Work required>
Omit any picture, and return the remaining data exactly as written.
++++++++
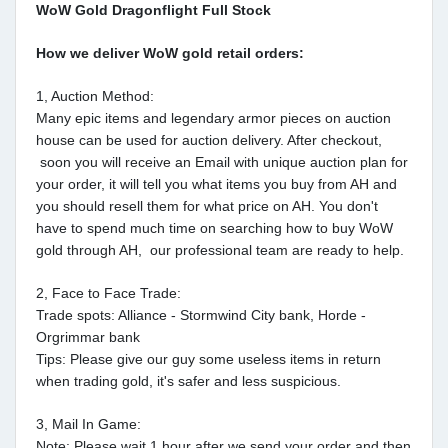
WoW Gold Dragonflight Full Stock
How we deliver WoW gold retail orders:
1, Auction Method:
Many epic items and legendary armor pieces on auction
house can be used for auction delivery. After checkout,
soon you will receive an Email with unique auction plan for
your order, it will tell you what items you buy from AH and
you should resell them for what price on AH. You don't
have to spend much time on searching how to buy WoW
gold through AH, our professional team are ready to help.
2, Face to Face Trade:
Trade spots: Alliance - Stormwind City bank, Horde -
Orgrimmar bank
Tips: Please give our guy some useless items in return
when trading gold, it's safer and less suspicious.
3, Mail In Game:
Note: Please wait 1 hour after we send your order and then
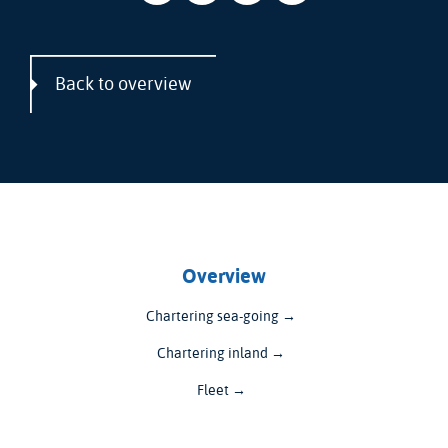
Back to overview
Overview
Chartering sea-going →
Chartering inland →
Fleet →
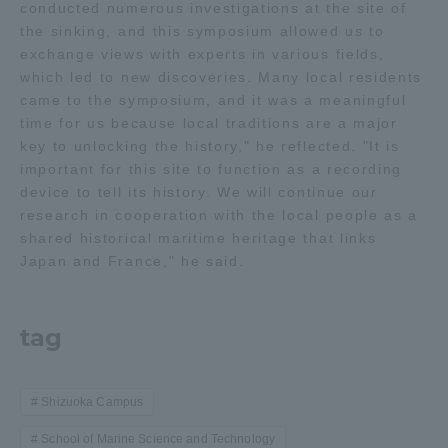
conducted numerous investigations at the site of
the sinking, and this symposium allowed us to
exchange views with experts in various fields,
which led to new discoveries. Many local residents
came to the symposium, and it was a meaningful
time for us because local traditions are a major
key to unlocking the history," he reflected. "It is
important for this site to function as a recording
device to tell its history. We will continue our
research in cooperation with the local people as a
shared historical maritime heritage that links
Japan and France," he said.
tag
Shizuoka Campus
School of Marine Science and Technology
++++++++
Result for this task>
WoW Gold Dragonflight Full Stock
How we deliver WoW gold retail orders:
1, Auction Method:
Many epic items and legendary armor pieces on auction
house can be used for auction delivery. After checkout,
soon you will receive an Email with unique auction plan for
your order, it will tell you what items you buy from AH and
you should resell them for what price on AH. You don't
have to spend much time on searching how to buy WoW
gold through AH, our professional team are ready to help.
2, Face to Face Trade:
Trade spots: Alliance - Stormwind City bank, Horde -
Orgrimmar bank
Tips: Please give our guy some useless items in return
when trading gold, it's safer and less suspicious.
3, Mail In Game:
Note: Please wait 1 hour after we send your order and then
Back to overview
Overview
Chartering sea-going →
Chartering inland →
Fleet →
conducted numerous investigations at the site of
the sinking, and this symposium allowed us to
exchange views with experts in various fields,
which led to new discoveries. Many local residents
came to the symposium, and it was a meaningful
time for us because local traditions are a major
key to unlocking the history," he reflected. "It is
important for this site to function as a recording
device to tell its history. We will continue our
research in cooperation with the local people as a
shared historical maritime heritage that links
Japan and France," he said.
tag
Shizuoka Campus
School of Marine Science and Technology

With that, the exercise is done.